The accident happened in November 2006, my NQT year. I was one-step sparring, where there's no official contact, so I didn't have any kit on. You do all sorts of bizarre crap in one-step sparring that you wouldn't do in a normal fight. I thought I'd signalled that I was going to step out, but my partner didn't see because she was preparing to do a reverse kick. She kicked me in the side of my head. I was knocked out and went to hospital.
The doctors didn't say much at the time. My club were like, "You're a moron." But, I was annoyed at myself. It was one of the few times I had been that stupid.
The blackouts and headaches started pretty much immediately. With the blackouts, I would wake up on the floor and the headaches were really, really intense. I went back to hospital two weeks later. They did loads of scans and I knew there was more of an issue. It was a bleed on my brain. If it had been any bigger it would have killed me, but as far as brain bleeds can be minor, it was minor.

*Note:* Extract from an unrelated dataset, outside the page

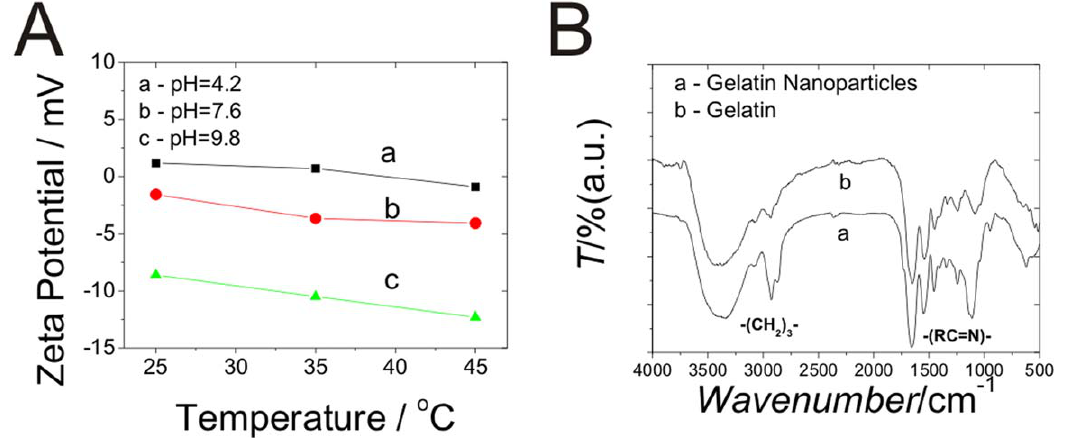
Figure 4. Characterization of CLGNs. (A) Zeta potential measurements values of the CLGNs under different temperature. (B) IR spectra of lyophilized CLGNs. Spectra of pure gelatin were also presented for comparison.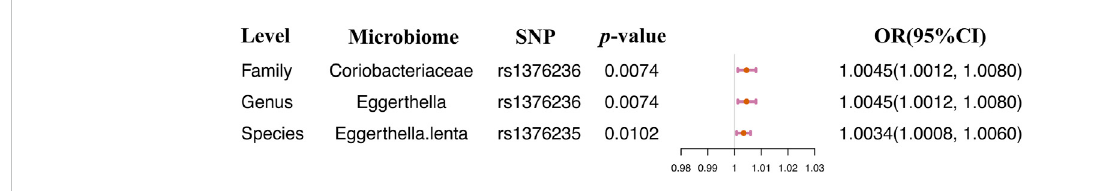
FIGURE 1 Single SNP analysis between the gut microbiome and AD. Only signi fi cant results were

I went through it by myself; it was the way I wanted to do it. In some ways that was easier because you don't have someone thinking every time you sneeze you're going to keel over. The school was really good because I was up and down. I think I had about two weeks off but still passed my NQT year as a PE teacher.
It wasn't until the summer holidays that I had treatment. I was trying to ignore it. I was still fighting and it wasn't making a difference. I was lucky - if I'd done nothing for much longer, I don't think I'd have had much of a future. But eventually the headaches affected me psychologically. If I had left it, I could have had long-term brain damage or died.

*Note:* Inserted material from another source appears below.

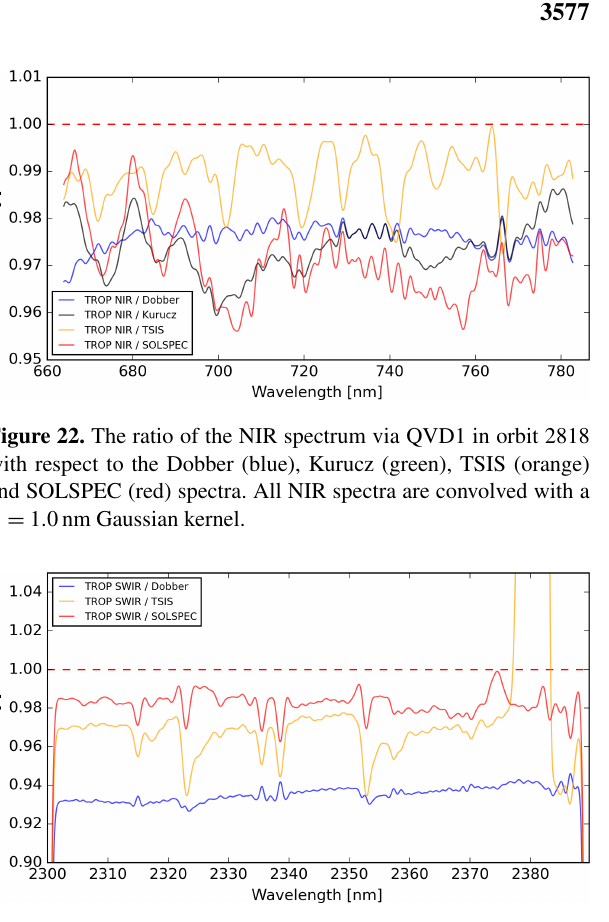
Figure 23. The ratio of the SWIR spectrum via QVD1 in orbit 2818 with respect to the Dobber (blue), TSIS (orange) and SOLSPEC (red) spectra. The TSIS spectrum deviates more than 15% around 2380nm, so it is off the scale. All SWIR spectra are convolved with a σ = 0 . 5nm Gaussian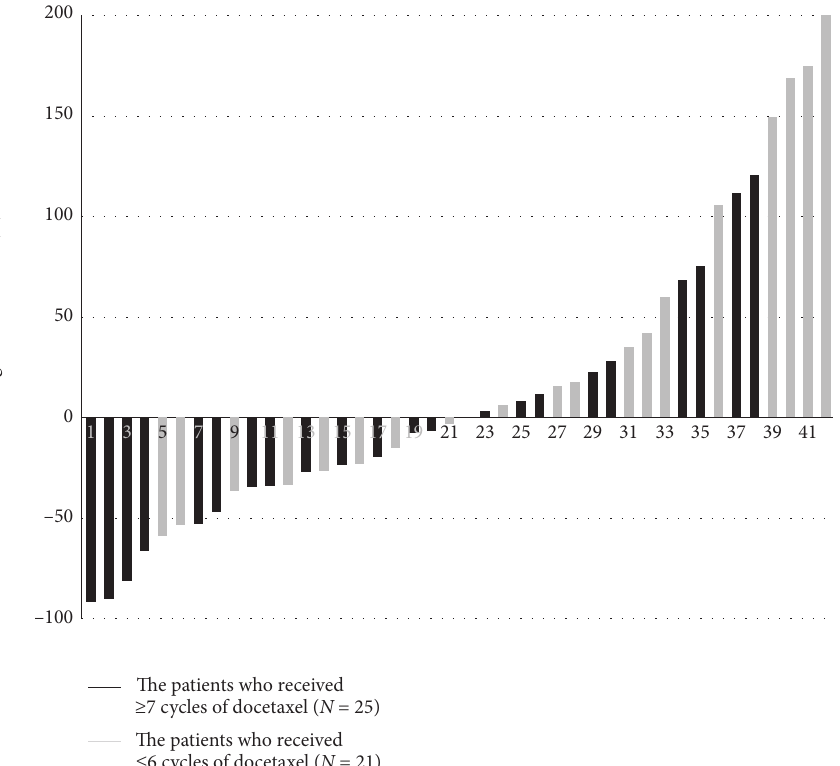
Figure 1: Waterfall plot of the maximum percentage change in prostate-specific antigen (PSA) levels from baseline. The median rates of ≥ 30% and ≥ 50% reduction in PSA levels after the induction of cabazitaxel in patients with metastatic castration-resistant prostate cancer who received ≥ 7 cycles of docetaxel (DOC) followed by cabazitaxel (CBZ) were higher than those in patients who received ≤ 6 cycles of DOC followed by CBZ, but there were no significant differences in both groups ( P � 0 . 742 and P > 0 . 999,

They suggested surgery or an induced coma, when your brain has time to heal. Surgery was too daunting. The time out of life with any brain surgery was too much for me to get my head around. With a coma I could be back to normal in weeks.

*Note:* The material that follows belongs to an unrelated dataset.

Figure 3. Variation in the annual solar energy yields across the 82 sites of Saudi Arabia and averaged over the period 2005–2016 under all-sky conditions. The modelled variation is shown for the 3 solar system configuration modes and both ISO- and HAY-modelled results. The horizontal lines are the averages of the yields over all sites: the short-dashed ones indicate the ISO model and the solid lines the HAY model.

In the lead-up to the coma I felt disorientated, even more so than when I woke up. I just wanted it to be over. I was in a coma for 10 days, and three weeks later I felt as normal as I do now. I was on a heart monitor for a month so my colleagues at school found it hilarious to wind me up to make it go up.
In the first weeks I felt absolutely wiped out. You know when you've stayed up all night and tried to carry on? Everything starts shutting down. You can't function.
It frustrates me that everything I had planned was on hold. I'm also wary of anything coming near my head - quite possible in teaching PE.
Around summer half term of this year I decided to get back into fighting. It felt like there were things left undone. Some people think I'm insane, some are cautiously supportive. My partner was pretty negative at first, but she does sport and knows what it's like when you're not doing it - it's a huge part of your identity. Otherwise you're left thinking, "What am I now?" It's weird to have to re-invent yourself and re-identify with this new version of yourself.
I'm training with my old club. I have a scan every two weeks to check nothing has changed. In some ways it's like I never went anywhere, but in other ways it's hard - I'm half a step behind where I was.
Will I ever get that back? I don't know. It's when you're at home afterwards and you've had the crap kicked out of you - that's when you wonder. I think I'm a bit of a masochist. I am planning on going for the British Championships in November.